JOB ITEM → Produce a verbatim copy of the following records, leaving out all pictures.

DATA FOR THIS EXERCISE →
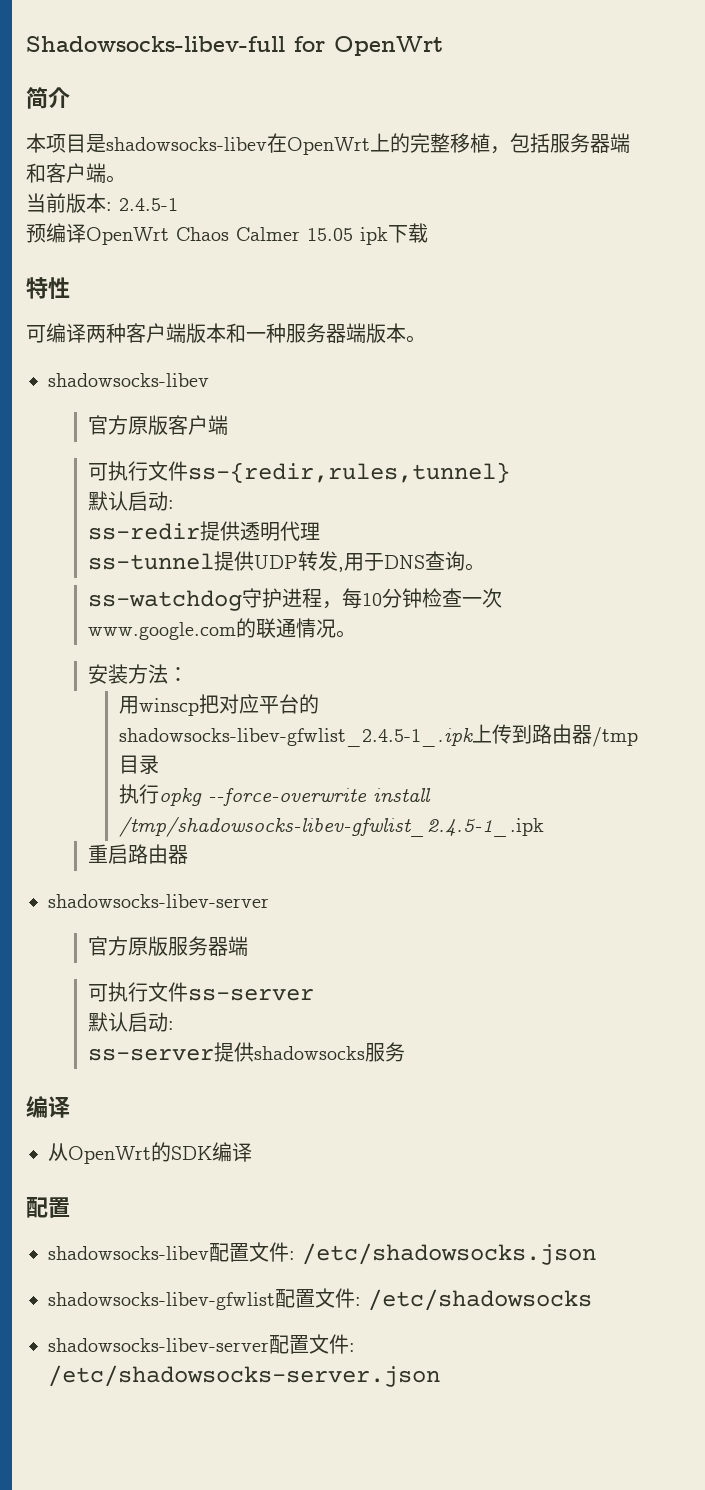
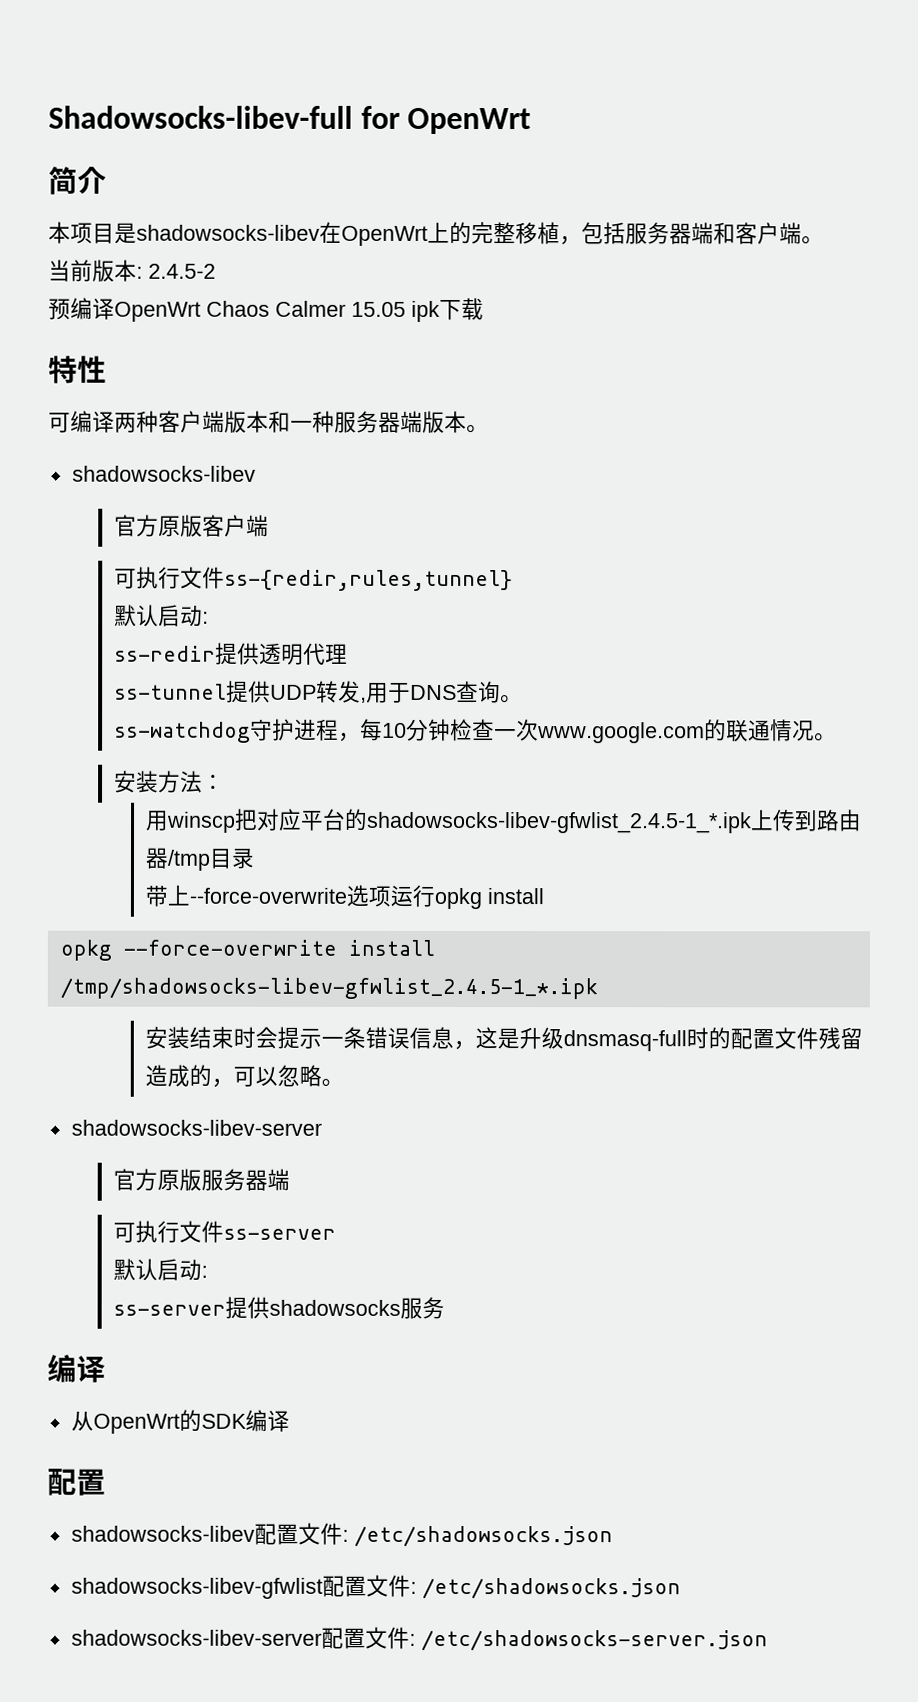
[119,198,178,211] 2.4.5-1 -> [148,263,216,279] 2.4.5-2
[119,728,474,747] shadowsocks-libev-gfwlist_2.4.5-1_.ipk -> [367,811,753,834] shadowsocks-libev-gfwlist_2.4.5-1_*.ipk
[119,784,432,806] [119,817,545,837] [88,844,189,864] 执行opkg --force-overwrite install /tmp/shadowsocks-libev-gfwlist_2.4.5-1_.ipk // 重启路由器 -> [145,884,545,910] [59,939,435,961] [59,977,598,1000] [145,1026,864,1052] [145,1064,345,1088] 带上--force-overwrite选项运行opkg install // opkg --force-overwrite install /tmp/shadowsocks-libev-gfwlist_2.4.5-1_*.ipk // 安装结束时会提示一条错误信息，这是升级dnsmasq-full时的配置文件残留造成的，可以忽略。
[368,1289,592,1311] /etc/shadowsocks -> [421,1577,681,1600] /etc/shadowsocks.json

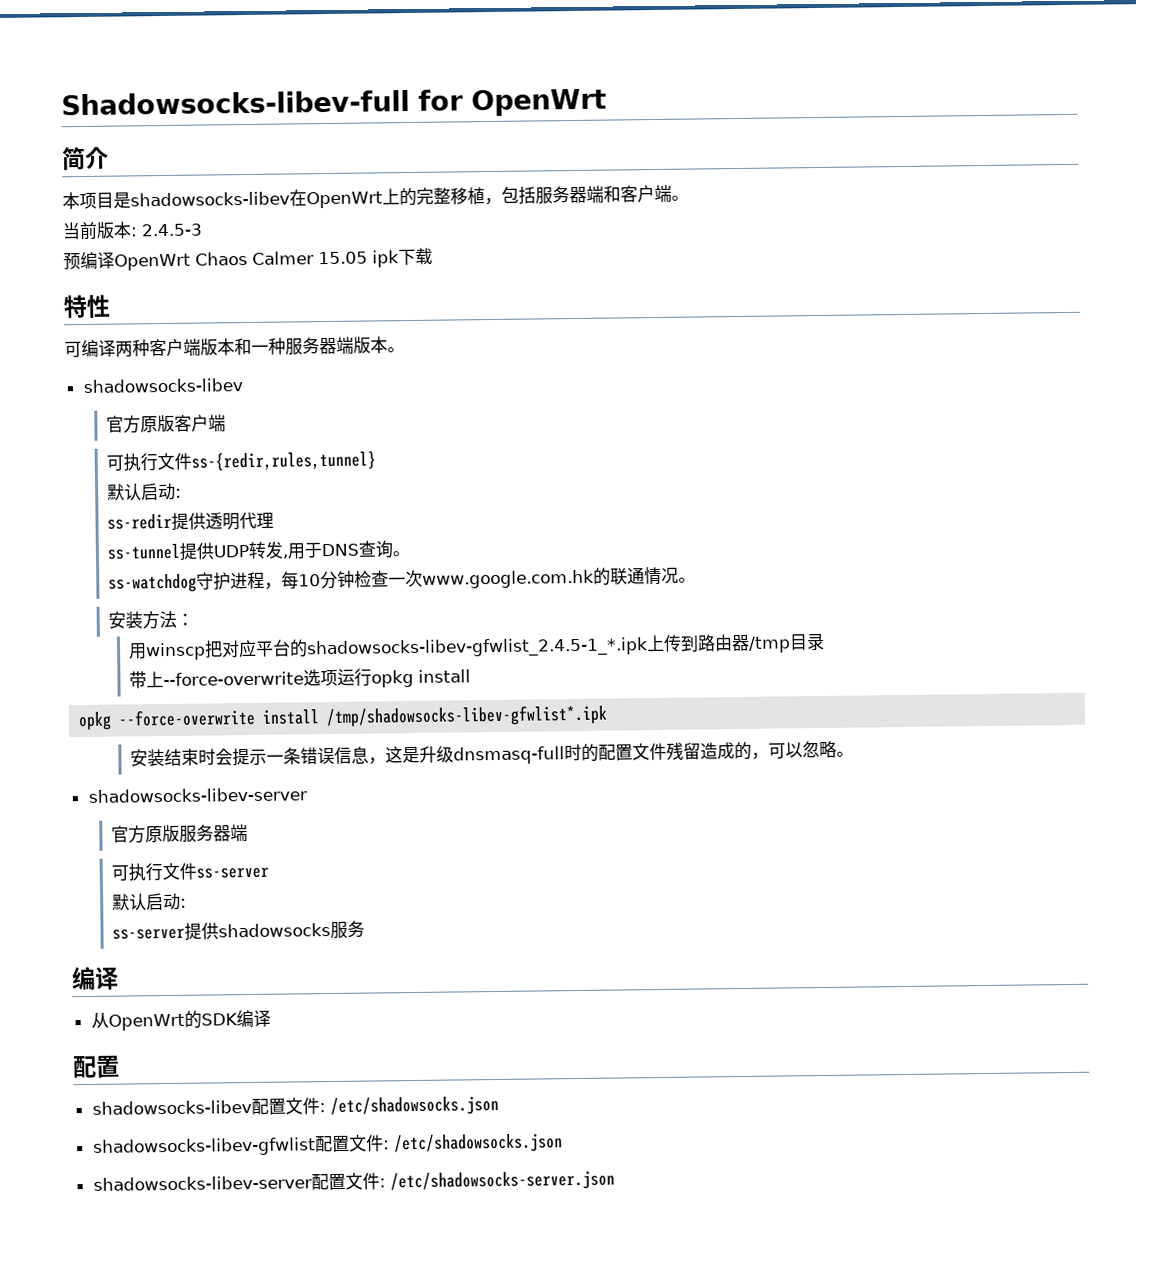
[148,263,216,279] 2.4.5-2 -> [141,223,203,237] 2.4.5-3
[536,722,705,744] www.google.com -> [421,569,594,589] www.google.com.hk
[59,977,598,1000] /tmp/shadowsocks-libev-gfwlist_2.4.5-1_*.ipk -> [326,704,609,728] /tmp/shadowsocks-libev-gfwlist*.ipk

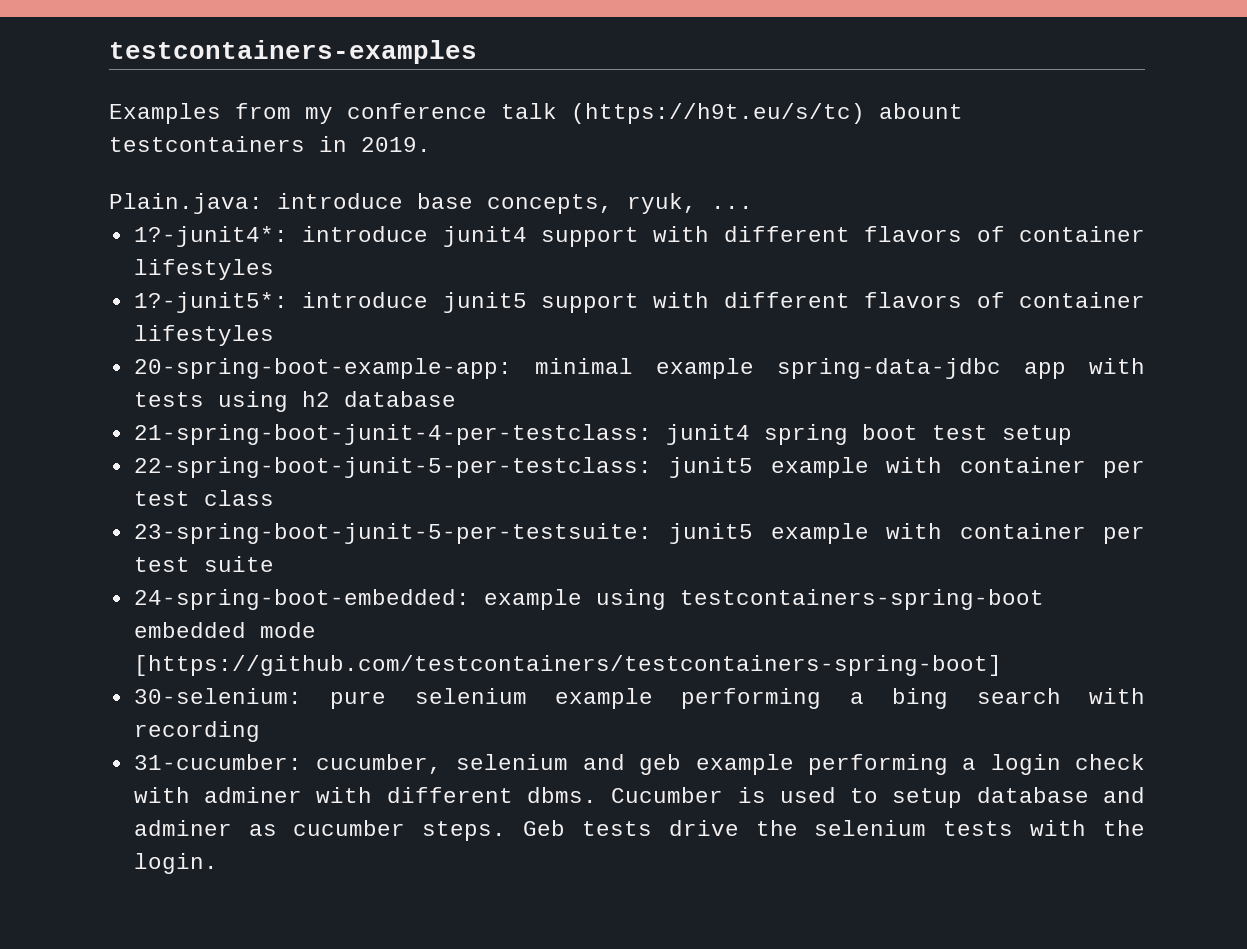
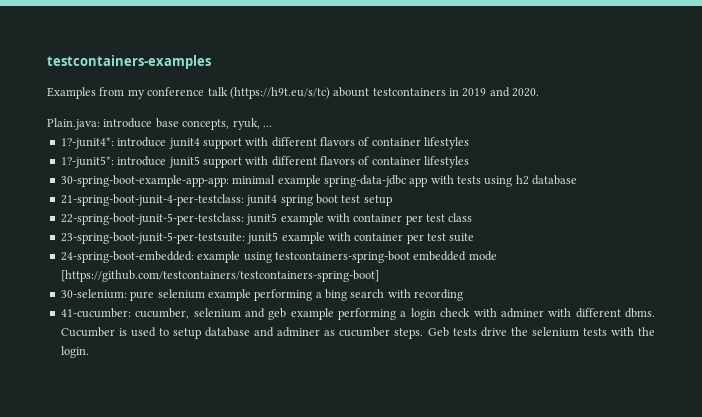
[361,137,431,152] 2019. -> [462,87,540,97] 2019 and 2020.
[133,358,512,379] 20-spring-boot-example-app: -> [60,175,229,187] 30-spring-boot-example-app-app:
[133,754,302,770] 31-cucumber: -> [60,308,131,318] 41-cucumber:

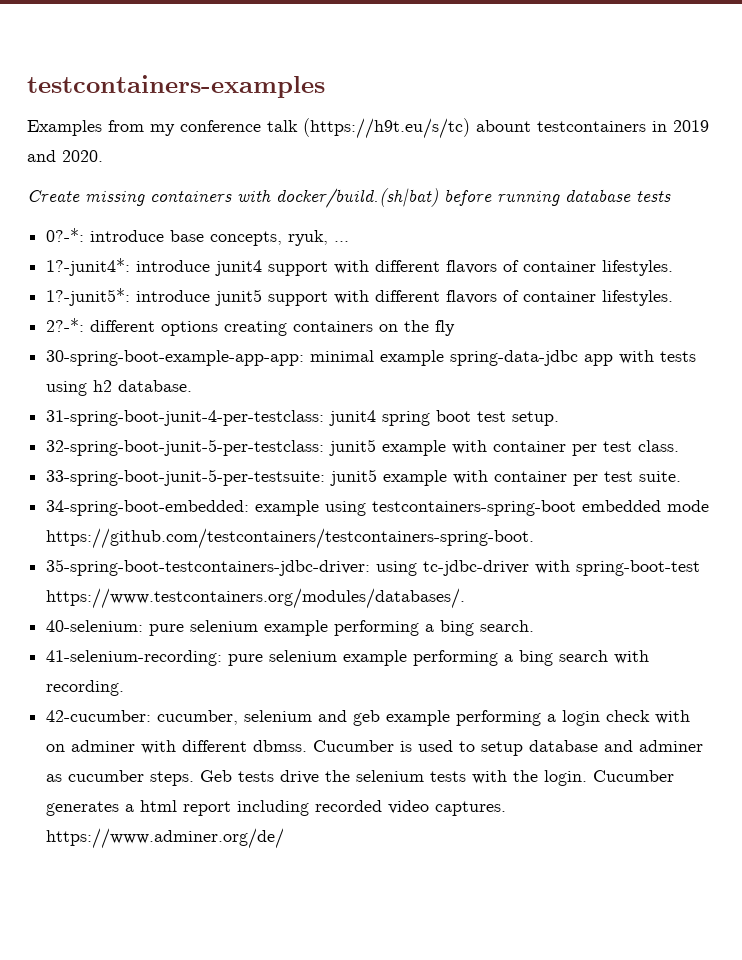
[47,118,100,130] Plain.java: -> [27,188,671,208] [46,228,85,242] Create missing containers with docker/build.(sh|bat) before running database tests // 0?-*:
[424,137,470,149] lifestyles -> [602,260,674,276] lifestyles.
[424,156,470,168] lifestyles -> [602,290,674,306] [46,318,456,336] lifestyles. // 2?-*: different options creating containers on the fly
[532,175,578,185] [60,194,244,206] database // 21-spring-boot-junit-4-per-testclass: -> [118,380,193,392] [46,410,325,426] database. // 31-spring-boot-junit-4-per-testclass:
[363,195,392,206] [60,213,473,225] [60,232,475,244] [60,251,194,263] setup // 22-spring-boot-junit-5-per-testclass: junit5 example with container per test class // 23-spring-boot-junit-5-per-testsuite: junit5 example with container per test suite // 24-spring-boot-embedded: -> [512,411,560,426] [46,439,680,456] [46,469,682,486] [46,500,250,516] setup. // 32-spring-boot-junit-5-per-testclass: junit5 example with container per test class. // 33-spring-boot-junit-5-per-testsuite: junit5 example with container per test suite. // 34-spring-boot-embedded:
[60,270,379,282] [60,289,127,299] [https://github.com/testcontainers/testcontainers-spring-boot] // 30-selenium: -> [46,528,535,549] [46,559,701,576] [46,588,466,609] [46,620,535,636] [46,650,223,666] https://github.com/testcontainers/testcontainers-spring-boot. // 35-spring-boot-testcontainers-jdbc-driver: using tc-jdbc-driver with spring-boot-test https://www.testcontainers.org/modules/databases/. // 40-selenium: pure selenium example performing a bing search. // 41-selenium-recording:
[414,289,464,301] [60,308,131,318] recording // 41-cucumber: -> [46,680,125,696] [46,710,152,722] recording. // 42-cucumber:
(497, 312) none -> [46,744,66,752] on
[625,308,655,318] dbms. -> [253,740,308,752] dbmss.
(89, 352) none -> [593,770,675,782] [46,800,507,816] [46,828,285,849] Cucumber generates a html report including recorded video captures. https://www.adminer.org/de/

ANSWER TO THE PROBLEM →
[119,198,178,211] 2.4.5-1 -> [148,263,216,279] 2.4.5-2
[119,728,474,747] shadowsocks-libev-gfwlist_2.4.5-1_.ipk -> [367,811,753,834] shadowsocks-libev-gfwlist_2.4.5-1_*.ipk
[119,784,432,806] [119,817,545,837] [88,844,189,864] 执行opkg --force-overwrite install /tmp/shadowsocks-libev-gfwlist_2.4.5-1_.ipk // 重启路由器 -> [145,884,545,910] [59,939,435,961] [59,977,598,1000] [145,1026,864,1052] [145,1064,345,1088] 带上--force-overwrite选项运行opkg install // opkg --force-overwrite install /tmp/shadowsocks-libev-gfwlist_2.4.5-1_*.ipk // 安装结束时会提示一条错误信息，这是升级dnsmasq-full时的配置文件残留造成的，可以忽略。
[368,1289,592,1311] /etc/shadowsocks -> [421,1577,681,1600] /etc/shadowsocks.json

[148,263,216,279] 2.4.5-2 -> [141,223,203,237] 2.4.5-3
[536,722,705,744] www.google.com -> [421,569,594,589] www.google.com.hk
[59,977,598,1000] /tmp/shadowsocks-libev-gfwlist_2.4.5-1_*.ipk -> [326,704,609,728] /tmp/shadowsocks-libev-gfwlist*.ipk

[361,137,431,152] 2019. -> [462,87,540,97] 2019 and 2020.
[133,358,512,379] 20-spring-boot-example-app: -> [60,175,229,187] 30-spring-boot-example-app-app:
[133,754,302,770] 31-cucumber: -> [60,308,131,318] 41-cucumber:

[47,118,100,130] Plain.java: -> [27,188,671,208] [46,228,85,242] Create missing containers with docker/build.(sh|bat) before running database tests // 0?-*:
[424,137,470,149] lifestyles -> [602,260,674,276] lifestyles.
[424,156,470,168] lifestyles -> [602,290,674,306] [46,318,456,336] lifestyles. // 2?-*: different options creating containers on the fly
[532,175,578,185] [60,194,244,206] database // 21-spring-boot-junit-4-per-testclass: -> [118,380,193,392] [46,410,325,426] database. // 31-spring-boot-junit-4-per-testclass:
[363,195,392,206] [60,213,473,225] [60,232,475,244] [60,251,194,263] setup // 22-spring-boot-junit-5-per-testclass: junit5 example with container per test class // 23-spring-boot-junit-5-per-testsuite: junit5 example with container per test suite // 24-spring-boot-embedded: -> [512,411,560,426] [46,439,680,456] [46,469,682,486] [46,500,250,516] setup. // 32-spring-boot-junit-5-per-testclass: junit5 example with container per test class. // 33-spring-boot-junit-5-per-testsuite: junit5 example with container per test suite. // 34-spring-boot-embedded:
[60,270,379,282] [60,289,127,299] [https://github.com/testcontainers/testcontainers-spring-boot] // 30-selenium: -> [46,528,535,549] [46,559,701,576] [46,588,466,609] [46,620,535,636] [46,650,223,666] https://github.com/testcontainers/testcontainers-spring-boot. // 35-spring-boot-testcontainers-jdbc-driver: using tc-jdbc-driver with spring-boot-test https://www.testcontainers.org/modules/databases/. // 40-selenium: pure selenium example performing a bing search. // 41-selenium-recording:
[414,289,464,301] [60,308,131,318] recording // 41-cucumber: -> [46,680,125,696] [46,710,152,722] recording. // 42-cucumber:
(497, 312) none -> [46,744,66,752] on
[625,308,655,318] dbms. -> [253,740,308,752] dbmss.
(89, 352) none -> [593,770,675,782] [46,800,507,816] [46,828,285,849] Cucumber generates a html report including recorded video captures. https://www.adminer.org/de/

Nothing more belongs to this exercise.